Boxer Getting Hit With A Knockout Punch

Companies whose third-quarter earnings reports disappoint investors are seeing their share prices drop more sharply than usual, the Financial Times reported.

Those companies’ stock prices have averaged a 5.5-percent cut in days following their unhappy news; the historical average is 2.3 percent, according to data service FactSet. 

Companies that miss their numbers even slightly “are being overly penalized,” David Souccar, a Vontobel portfolio manager, told the FT.

Alphabet’s price tumbled almost 10 percent last week on news that its cloud computing service was weaker than expected. Meta’s earnings per share shot up 17 percent but the stock price dropped 3.9 percent after its CFO warned that ad revenue might fall due to the Mideast war.

After Chevron announced its third-quarter earnings had fallen sharply year over year, investors sucked 13 percent out of its stock price, sending it into its worst weekly plunge in more than a year.

Investors are skittish and are more closely assessing which stocks are likely to be hurt by current high interest rates and a possible economic downturn or recession, analysts said to the FT.
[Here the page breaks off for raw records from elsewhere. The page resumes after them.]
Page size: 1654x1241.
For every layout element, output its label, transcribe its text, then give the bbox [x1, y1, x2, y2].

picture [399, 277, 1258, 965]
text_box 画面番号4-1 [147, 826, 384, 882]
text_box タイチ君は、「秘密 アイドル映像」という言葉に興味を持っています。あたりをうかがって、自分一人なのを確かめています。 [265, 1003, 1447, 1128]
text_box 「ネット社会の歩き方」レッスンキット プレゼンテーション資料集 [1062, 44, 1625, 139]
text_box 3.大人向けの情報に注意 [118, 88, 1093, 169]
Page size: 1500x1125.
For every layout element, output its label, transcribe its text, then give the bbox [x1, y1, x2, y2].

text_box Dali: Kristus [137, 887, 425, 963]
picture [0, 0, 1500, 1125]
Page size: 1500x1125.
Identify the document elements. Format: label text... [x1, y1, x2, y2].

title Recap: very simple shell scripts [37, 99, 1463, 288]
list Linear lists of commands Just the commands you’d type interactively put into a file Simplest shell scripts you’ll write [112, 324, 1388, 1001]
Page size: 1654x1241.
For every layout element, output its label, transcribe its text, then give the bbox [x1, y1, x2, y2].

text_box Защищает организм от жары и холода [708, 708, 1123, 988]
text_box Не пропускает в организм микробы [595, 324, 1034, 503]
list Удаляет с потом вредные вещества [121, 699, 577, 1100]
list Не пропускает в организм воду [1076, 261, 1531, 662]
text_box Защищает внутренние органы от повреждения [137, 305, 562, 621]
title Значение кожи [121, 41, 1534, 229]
Treatment has been even more harsh in Europe.

Worldline, a French online payments company, saw investors chop 60 percent from its market value after it cut its financial outlook. British firm CAB Payments had been listed on the market for only three months when it scaled back its revenue projection. Investors then scaled back its stock price by 72 percent. 

TREND FORECAST: The unreasonably harsh punishment for companies that fail to make their numbers indicates that investors still have a toe in equities but are seeing more reasons to pull out than to wade in deeper.

The glut of treasury bonds on the market, with more on the way, will keep yields up and stock prices weak. With a recession on the near horizon and our forecasts for escalating the Israel and Ukraine wars, the stock markets have further to fall through the rest of this year… with a high probability for a crash!